When he learns that she’s (sort of) cheating on him, he surprises us by excitedly spying on the couple, then he boards himself and Ada up. Frustrated, Ada at this point experiments with sexual activity with her husband, to see if it’s a viable solution to her new passion. But he’s unable to surrender to a passive role and it’s all very unsatisfactory. (Some of my male students seemed to have a lot of trouble looking at men’s bodies through a female eye, though it may also be that the film’s solemnity about sex is a problem for the younger generation. I was reminded also of Mark Cousins’ complaint that the film is humourless — it definitely isn’t, but it’s po-faced about sex and desire.)

Ada now sends a love letter — a note from her piano with an inscription on it — to George. It was pointed out at the time that, since Baines has told her he cannot read, the inscription is puzzling. But maybe she forgot that he was illiterate (but buff). Maybe, in searching for explanations, we’re guilty of the same mistake as the Maori people watching the stage production of Bluebeard (which seems to be the only activity the white folks pursue) — mistaking fiction for real life.

Alisdair. having extracted a promise from Ada not to betray him anymore (she smiles assent, so we know she’s lying — she NEVER smiles or ingratiates), freaks out and takes an axe to her fingertip (he’s a terrible husband but has uncanny aim). Then, either driven insane or developing telepathic communication of the kind Ada’s long-ago ex had, he hears her thoughts and returns her to George.

Clear enough, surely?

We can, of course, wonder about whether Ada dies at the end (she SAYS, in her voiceover, that her death is only a dream, but can you take a mute’s voiceover’s word for anything?), whether her relationship with her daughter (the amazing Anna Paquin — terrible accent, brilliant performance) will recover, and whether pianos, which are usually made of wood, can be expected to sink. But this all seems to me the same mistake those Maori playgoers were making.

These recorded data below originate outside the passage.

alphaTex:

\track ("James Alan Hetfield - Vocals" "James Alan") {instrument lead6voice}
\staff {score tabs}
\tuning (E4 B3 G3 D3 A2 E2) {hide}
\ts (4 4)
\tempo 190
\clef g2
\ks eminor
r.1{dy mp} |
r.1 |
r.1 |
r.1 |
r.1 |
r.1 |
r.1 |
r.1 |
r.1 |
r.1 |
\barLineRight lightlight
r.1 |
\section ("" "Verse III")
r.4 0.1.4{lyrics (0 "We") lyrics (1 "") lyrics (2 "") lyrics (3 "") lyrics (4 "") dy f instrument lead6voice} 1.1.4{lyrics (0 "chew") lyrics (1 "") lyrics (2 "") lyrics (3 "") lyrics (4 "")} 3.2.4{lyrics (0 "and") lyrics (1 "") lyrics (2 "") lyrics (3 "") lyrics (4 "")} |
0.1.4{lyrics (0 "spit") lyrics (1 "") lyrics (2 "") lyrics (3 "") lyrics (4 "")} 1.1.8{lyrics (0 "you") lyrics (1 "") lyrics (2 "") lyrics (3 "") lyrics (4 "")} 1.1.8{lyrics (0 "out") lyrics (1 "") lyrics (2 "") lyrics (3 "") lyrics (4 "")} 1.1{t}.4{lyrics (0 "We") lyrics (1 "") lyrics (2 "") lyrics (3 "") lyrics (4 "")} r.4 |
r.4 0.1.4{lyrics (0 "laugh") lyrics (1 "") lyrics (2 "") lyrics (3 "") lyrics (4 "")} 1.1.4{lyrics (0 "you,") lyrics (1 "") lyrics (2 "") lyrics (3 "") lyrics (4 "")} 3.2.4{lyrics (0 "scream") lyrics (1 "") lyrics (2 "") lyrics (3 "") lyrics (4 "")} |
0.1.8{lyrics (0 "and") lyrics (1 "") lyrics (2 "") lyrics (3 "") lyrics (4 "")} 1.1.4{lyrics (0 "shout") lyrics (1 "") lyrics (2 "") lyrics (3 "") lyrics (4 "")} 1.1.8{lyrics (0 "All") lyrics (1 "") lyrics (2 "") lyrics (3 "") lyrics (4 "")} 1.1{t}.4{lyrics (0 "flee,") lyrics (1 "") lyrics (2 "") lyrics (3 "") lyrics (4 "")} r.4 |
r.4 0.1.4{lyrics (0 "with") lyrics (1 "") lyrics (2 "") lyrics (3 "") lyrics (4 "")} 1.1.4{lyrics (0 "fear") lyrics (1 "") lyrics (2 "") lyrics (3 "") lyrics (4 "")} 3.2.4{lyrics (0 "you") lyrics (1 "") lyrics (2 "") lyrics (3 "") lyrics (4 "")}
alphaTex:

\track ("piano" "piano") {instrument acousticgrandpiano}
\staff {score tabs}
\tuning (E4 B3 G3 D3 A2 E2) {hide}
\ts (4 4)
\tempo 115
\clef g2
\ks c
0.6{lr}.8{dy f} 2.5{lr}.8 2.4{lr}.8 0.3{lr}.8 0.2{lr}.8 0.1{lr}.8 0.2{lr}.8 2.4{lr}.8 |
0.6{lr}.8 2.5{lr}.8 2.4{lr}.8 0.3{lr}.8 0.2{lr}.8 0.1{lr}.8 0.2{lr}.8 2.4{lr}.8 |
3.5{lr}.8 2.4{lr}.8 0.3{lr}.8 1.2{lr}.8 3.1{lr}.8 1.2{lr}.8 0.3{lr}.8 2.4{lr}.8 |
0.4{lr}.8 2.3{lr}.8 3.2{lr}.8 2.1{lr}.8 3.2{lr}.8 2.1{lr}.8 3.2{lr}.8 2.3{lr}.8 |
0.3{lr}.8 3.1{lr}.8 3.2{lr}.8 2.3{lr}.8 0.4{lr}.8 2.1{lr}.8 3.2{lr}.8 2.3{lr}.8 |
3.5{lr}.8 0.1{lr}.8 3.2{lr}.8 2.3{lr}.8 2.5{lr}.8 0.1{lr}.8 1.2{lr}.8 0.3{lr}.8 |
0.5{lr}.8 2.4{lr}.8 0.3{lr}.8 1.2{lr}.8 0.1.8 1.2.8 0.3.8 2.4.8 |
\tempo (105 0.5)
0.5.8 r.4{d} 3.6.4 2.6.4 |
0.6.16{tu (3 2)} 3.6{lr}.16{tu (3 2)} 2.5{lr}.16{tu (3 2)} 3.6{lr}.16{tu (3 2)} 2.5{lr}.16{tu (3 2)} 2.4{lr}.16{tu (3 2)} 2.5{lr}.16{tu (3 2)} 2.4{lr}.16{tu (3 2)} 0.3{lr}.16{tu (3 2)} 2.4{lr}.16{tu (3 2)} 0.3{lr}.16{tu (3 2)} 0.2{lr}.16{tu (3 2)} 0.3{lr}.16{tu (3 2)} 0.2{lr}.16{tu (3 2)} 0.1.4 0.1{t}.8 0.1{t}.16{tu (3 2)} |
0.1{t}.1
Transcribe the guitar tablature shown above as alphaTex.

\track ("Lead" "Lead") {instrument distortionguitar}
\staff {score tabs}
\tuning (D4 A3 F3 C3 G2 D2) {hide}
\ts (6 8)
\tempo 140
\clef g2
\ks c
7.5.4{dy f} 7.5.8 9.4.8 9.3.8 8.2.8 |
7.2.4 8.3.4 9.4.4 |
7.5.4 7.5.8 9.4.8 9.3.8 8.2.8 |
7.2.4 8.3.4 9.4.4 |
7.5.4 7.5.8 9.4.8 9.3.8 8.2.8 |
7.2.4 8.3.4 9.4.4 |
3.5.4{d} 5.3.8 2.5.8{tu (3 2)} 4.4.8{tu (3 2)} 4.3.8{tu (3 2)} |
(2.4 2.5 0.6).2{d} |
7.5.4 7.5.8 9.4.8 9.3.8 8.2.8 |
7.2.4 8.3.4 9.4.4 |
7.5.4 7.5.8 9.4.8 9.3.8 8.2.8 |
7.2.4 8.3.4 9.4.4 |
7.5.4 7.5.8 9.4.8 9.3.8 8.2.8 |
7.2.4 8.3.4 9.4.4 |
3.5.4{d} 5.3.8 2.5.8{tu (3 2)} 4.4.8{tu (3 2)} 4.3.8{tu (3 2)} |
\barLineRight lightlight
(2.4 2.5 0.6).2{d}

To ask for more detail would be to ask for the Book of the Film, which exists, and which looks like a Big Mistake.

What I like about the film is that every cut is a surprise, it has, Boormanlike, no fear of seeming ridiculous, and the people are as confusing as real ones but do open up a bit when examined. And it looks and sounds lovely. It does get a bit lost in the second act and, more damagingly, in the third — the axe incident is obviously the emotional climax and the film ought to accelerate to its poetic finish line afterwards, dawdling is dangerous. But when we get there it’s not what we might anticipate.